# Your task:
Establish the number of lines below that contain the string "ankle". State that number alone.

# Available data:
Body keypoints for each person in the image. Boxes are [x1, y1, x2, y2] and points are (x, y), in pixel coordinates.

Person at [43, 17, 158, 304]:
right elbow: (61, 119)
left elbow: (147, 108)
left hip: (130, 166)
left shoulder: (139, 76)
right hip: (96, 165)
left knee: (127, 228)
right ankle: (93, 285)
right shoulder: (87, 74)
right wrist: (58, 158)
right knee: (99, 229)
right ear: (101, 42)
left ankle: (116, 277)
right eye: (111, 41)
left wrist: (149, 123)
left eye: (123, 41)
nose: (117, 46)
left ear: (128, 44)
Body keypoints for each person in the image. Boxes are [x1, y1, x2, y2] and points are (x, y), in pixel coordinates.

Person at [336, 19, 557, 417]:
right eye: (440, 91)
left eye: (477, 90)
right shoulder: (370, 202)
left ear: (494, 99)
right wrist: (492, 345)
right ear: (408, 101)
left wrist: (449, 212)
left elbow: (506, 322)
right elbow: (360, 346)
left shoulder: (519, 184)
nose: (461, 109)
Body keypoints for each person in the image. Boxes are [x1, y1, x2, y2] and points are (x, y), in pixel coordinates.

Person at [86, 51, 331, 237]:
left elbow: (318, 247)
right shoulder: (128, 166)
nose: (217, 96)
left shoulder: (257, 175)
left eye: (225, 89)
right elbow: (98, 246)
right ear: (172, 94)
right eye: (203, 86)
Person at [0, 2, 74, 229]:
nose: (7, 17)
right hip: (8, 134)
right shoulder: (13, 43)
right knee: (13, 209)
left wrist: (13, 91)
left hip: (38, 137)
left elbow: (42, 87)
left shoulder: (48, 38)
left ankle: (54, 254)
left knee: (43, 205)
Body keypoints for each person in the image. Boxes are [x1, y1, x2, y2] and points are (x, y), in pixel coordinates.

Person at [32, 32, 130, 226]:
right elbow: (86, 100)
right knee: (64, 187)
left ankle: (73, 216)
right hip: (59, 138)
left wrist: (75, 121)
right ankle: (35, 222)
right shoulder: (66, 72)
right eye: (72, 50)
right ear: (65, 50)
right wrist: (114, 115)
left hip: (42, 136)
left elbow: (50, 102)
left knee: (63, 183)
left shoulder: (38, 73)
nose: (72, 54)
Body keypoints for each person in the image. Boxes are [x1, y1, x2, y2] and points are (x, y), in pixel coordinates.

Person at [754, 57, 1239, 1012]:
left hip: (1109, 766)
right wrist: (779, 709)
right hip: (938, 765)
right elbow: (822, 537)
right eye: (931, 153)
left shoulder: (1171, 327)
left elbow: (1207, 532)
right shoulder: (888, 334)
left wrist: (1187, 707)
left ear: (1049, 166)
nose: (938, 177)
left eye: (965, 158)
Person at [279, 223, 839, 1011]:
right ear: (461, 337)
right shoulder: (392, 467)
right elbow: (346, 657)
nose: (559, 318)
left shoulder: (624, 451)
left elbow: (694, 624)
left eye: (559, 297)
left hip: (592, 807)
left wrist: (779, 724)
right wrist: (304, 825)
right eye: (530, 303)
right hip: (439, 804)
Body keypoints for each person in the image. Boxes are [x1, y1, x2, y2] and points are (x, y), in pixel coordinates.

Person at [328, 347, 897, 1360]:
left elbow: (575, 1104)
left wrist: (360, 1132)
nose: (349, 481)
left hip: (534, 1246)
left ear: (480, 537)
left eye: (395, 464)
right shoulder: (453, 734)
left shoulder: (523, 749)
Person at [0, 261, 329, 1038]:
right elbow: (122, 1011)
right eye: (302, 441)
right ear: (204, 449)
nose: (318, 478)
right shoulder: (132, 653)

# Your response:
5